But my days are not usually a scene out of a Pre-Raphaelite painting. Like many urban and suburban Millennials, I spend a lot of time stuck at my computer or stuck in traffic. I know too well the haunting blue glow of my smartphone. Most of the cityscape I encounter throughout the day is gray, not green. Instead of roosters, I hear jackhammers and pedestrian signals. Even as someone who tells stories and makes things for a living, I buy more than I create. I buy my milk, my soap, my potatoes. I am not Gaia, the ancient Greek personification of Earth, the primal mother. But I want to be. I want to nurture more than I consume.

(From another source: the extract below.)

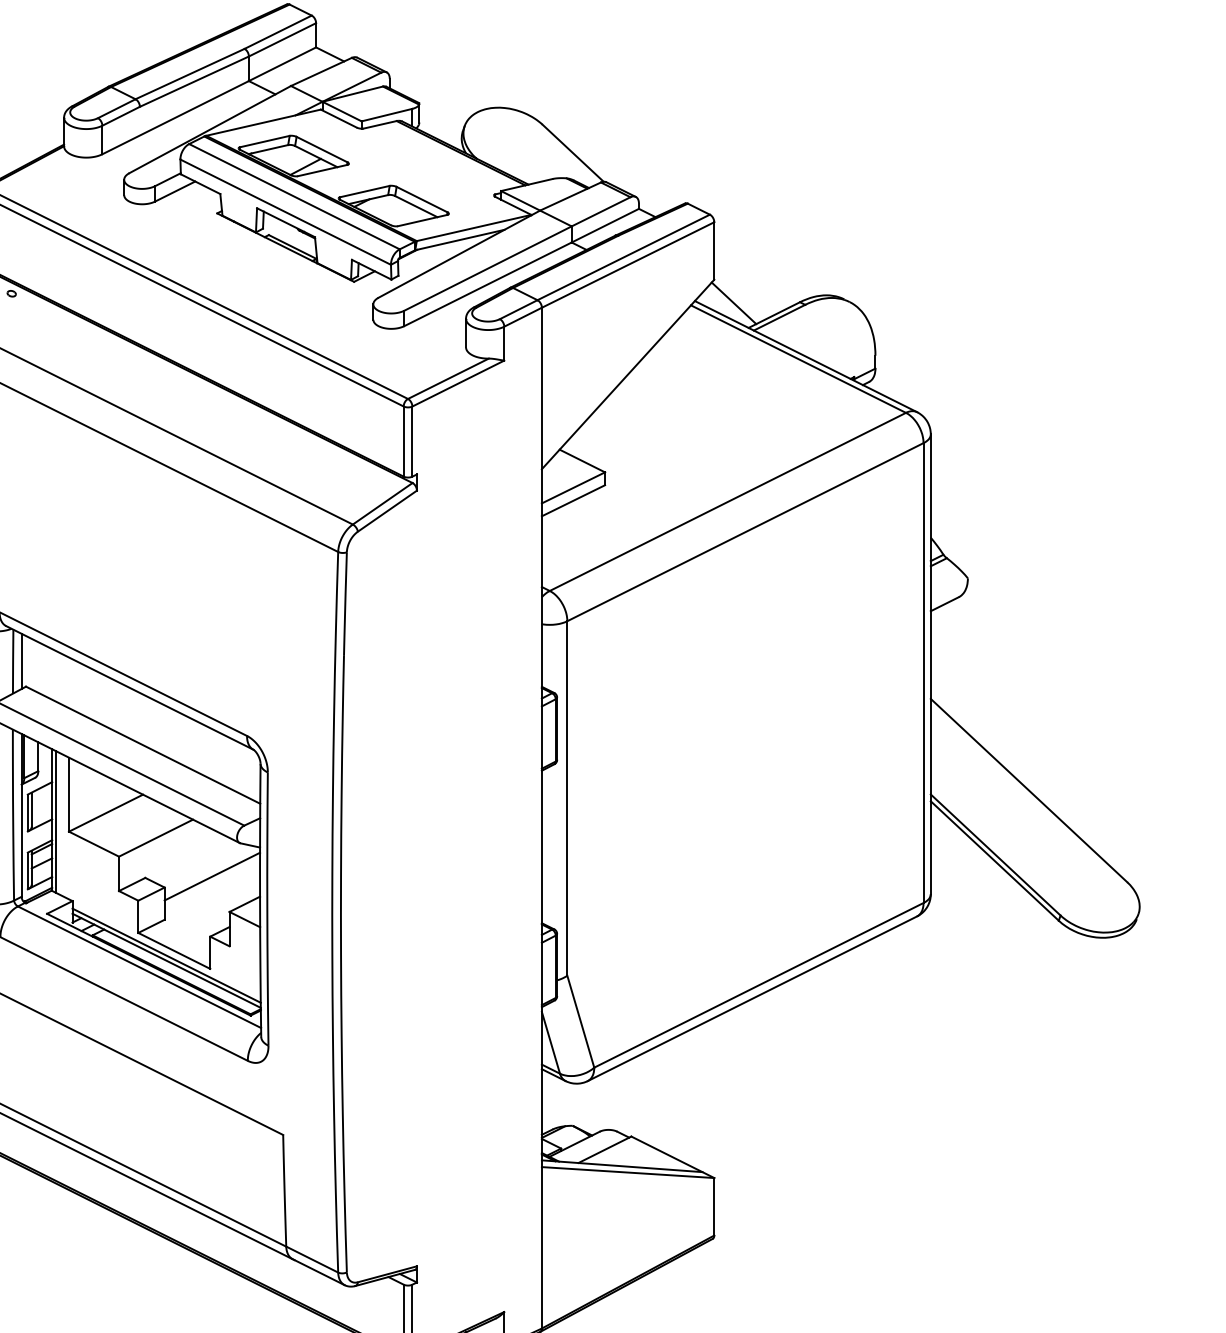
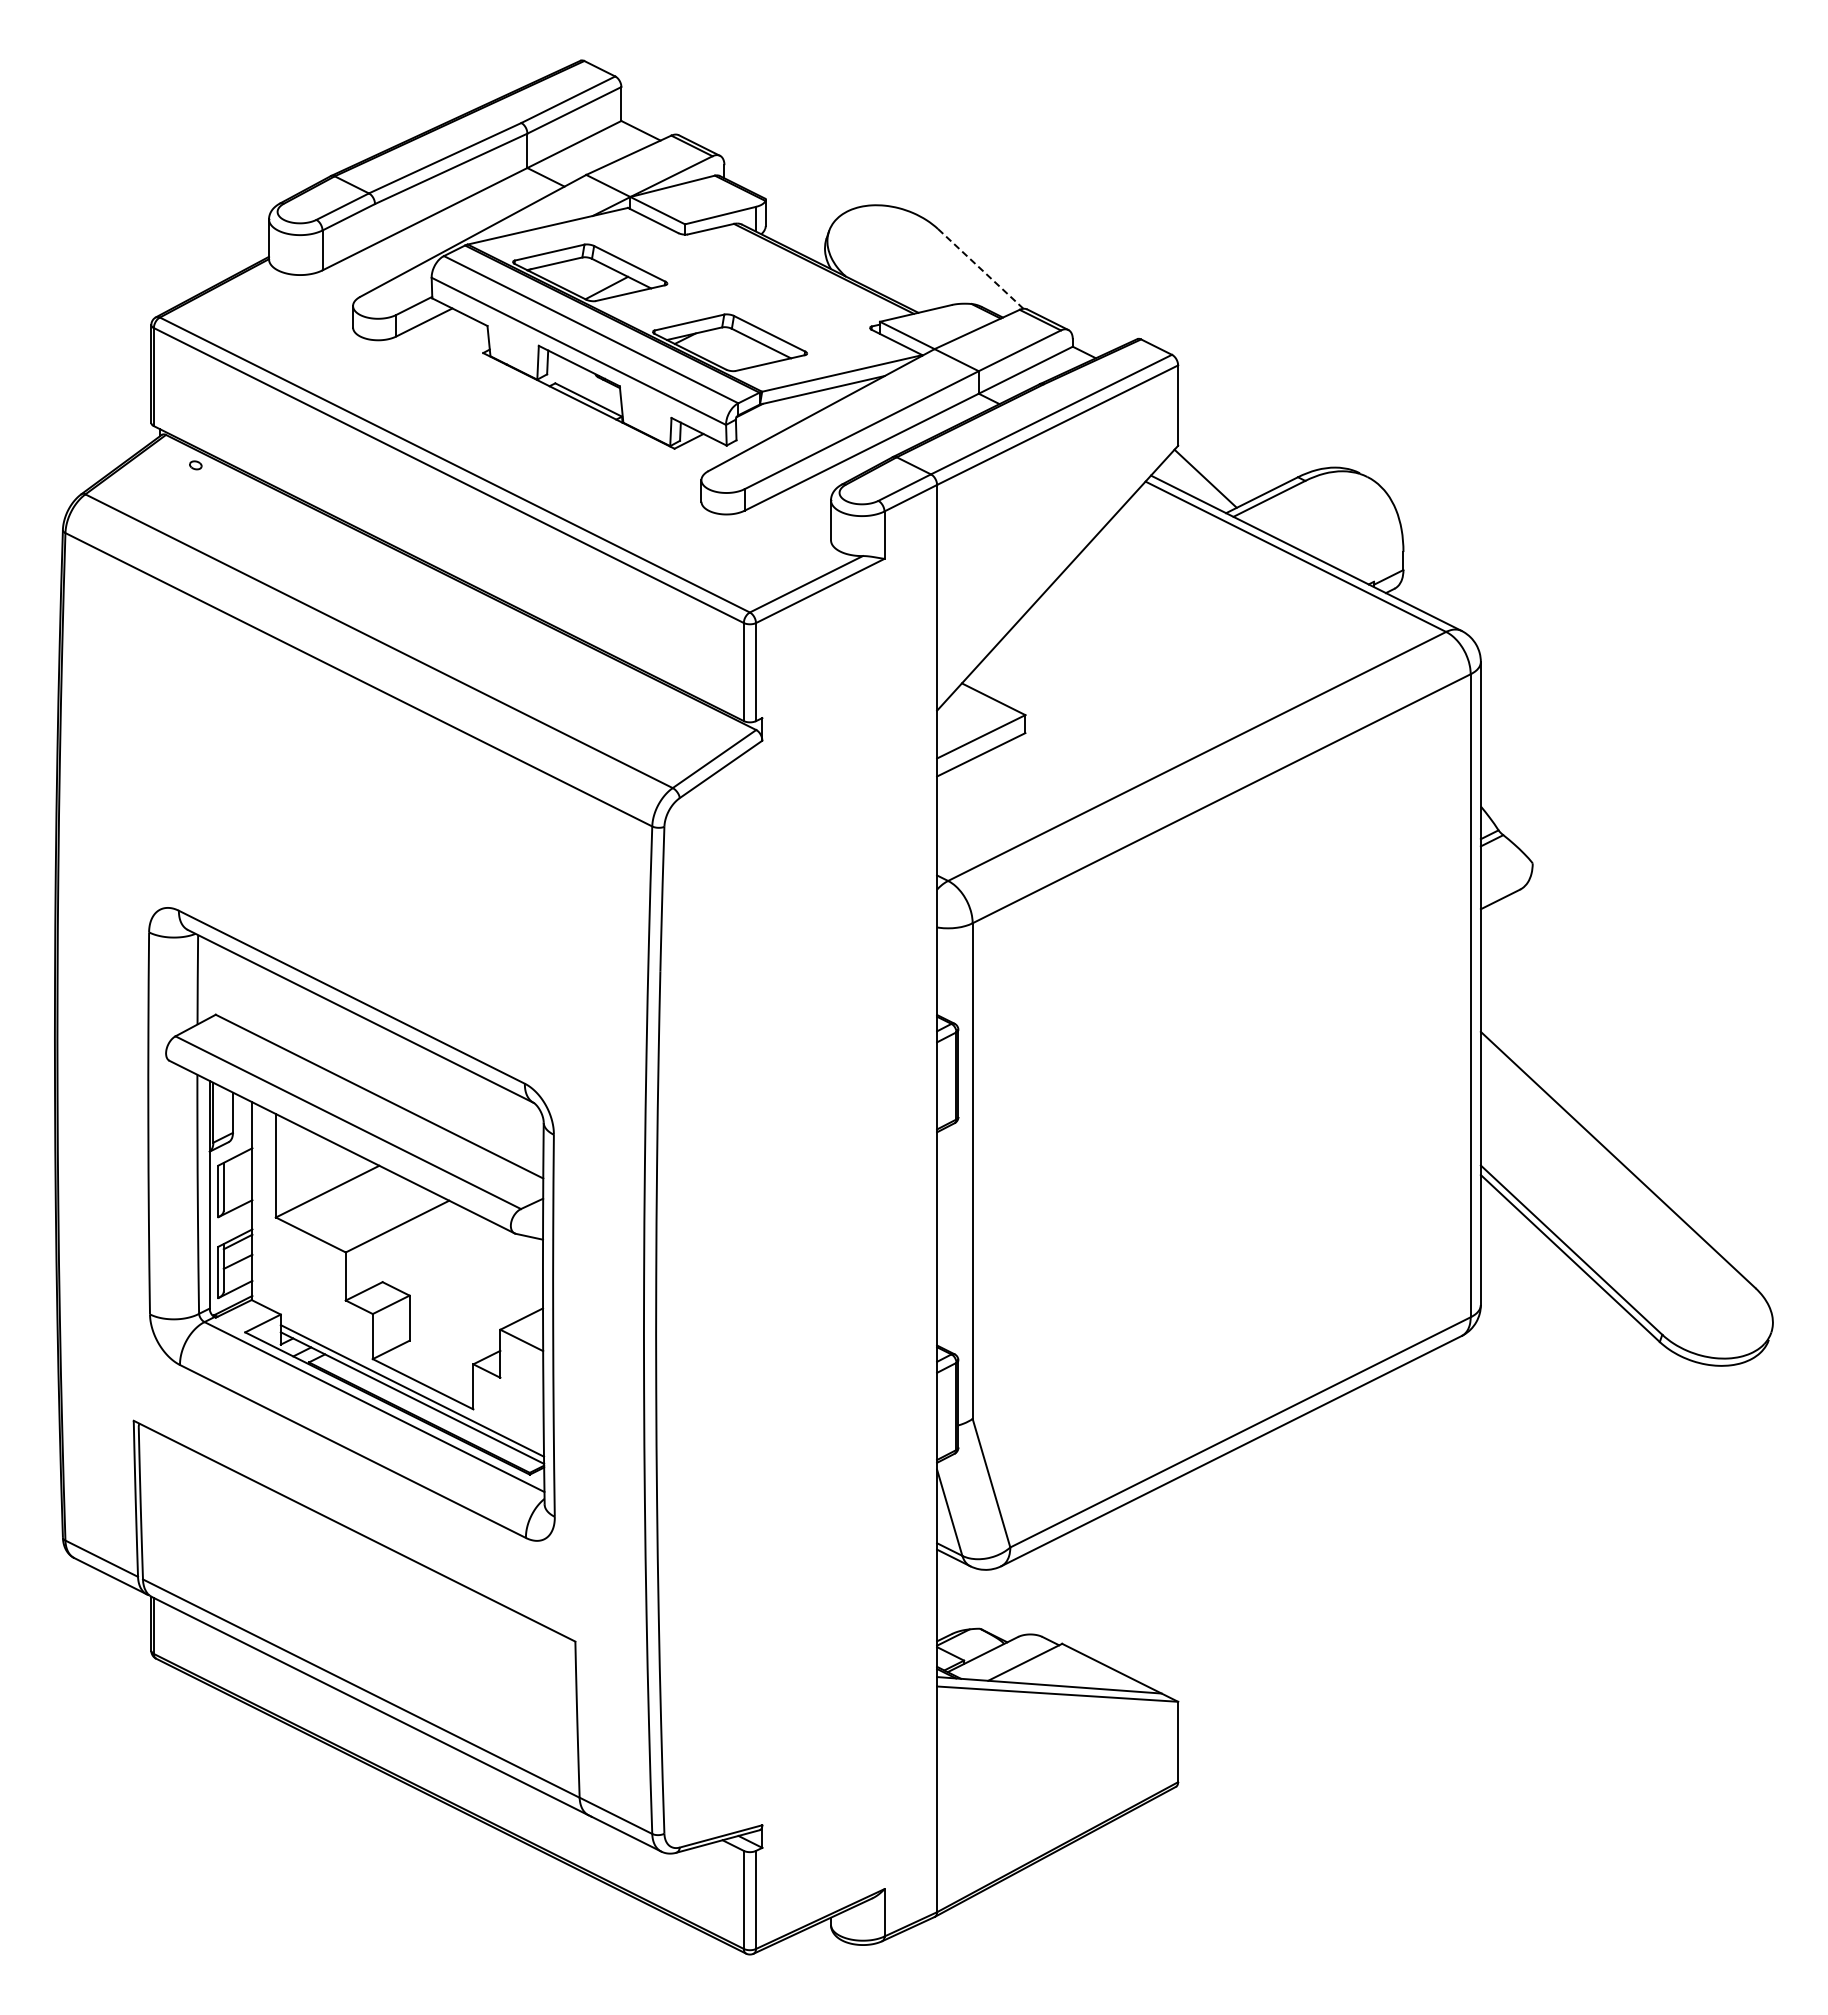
line: (573, 153) -> (981, 269), solid -> dashed
line: (21, 661) -> (209, 979), removed
line: (55, 821) -> (257, 1203), removed
line: (212, 876) -> (476, 1280), removed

Yet so much of my lifestyle depends on debit card transactions and WiFi. If I don't pay the Internet bill or make my monthly car payment or check my email, my current lifestyle would come to a halt. So much for wearing camel's hair and subsisting on locusts and honey.

In his recently transmitted encyclical on the environment, "Laudato Si'," Pope Francis compares Earth to our sister. He writes, "This sister now cries out to us because of the harm we have inflicted on her by our irresponsible use and abuse of the goods with which God has endowed her. We have come to see ourselves as her lords and masters, entitled to plunder her at will."

The thought that we are intrinsically connected to Earth and must respect her is not a novel thought and, despite being an idea rooted in Catholic social teaching, it's not an idea confined to Catholicism. Yet, climate change naysayers considered the pope's encyclical so controversial that they bashed it before they even read it. The encyclical was leaked a couple of days prior to its June 18th release date because people were that eager to read it. As beautifully written as "Laudato Si'" is, it says nothing new; the pagans celebrated the synergy between humans and Mother Nature before Christ was born. Just look at Gaia the glamour girl.

That said, despite its old message, the encyclical has tremendous value. With climate change naysayers babbling on Fox News, backwards blogs, the Twitterverse, and family rooms across America, it's obvious that many folks still don't see the negative impact human activity can have on the environment. It's hard to believe that a fellow American-born Gen Yer never read The Lorax or watched "Captain Planet," or saw "Fern Gully" growing up.

As a post-modern feminist, I know that I shouldn't have to apologize for my choices as a woman. I have the privilege of conforming or not conforming to societal expectations as I please, whether that involves shaving, giving birth, or wearing makeup. But there is one instance where I definitely apologize and that's in my treatment of the environment. Sure, I recycle, occasionally bike and take transportation, and opt for used over clothes and home goods when possible (or, let's be honest, convenient). None of these are major sacrifices. I still drive. I still eat McDonald's. I still use a Keurig. I still buy new paper books. I still opt to have print bank and statements mailed to my home. I still use disposable sanitary napkins and too much toilet paper. I still cave and nab a $5 skirt at Forever 21 every now and then.

I can do more and I can do better. We can all do more and we can all do better to protect the planet.

It doesn't matter if the message is old. It doesn't matter if we've heard it since childhood. We have to keep hearing it and keep saying it and, most importantly, keep practicing the greenest habits we reasonably can.

Mother Earth, I'm sorry, but I'm not just sorry--I'm going to do something more substantial about it. Maybe I'll finally start using a Diva cup.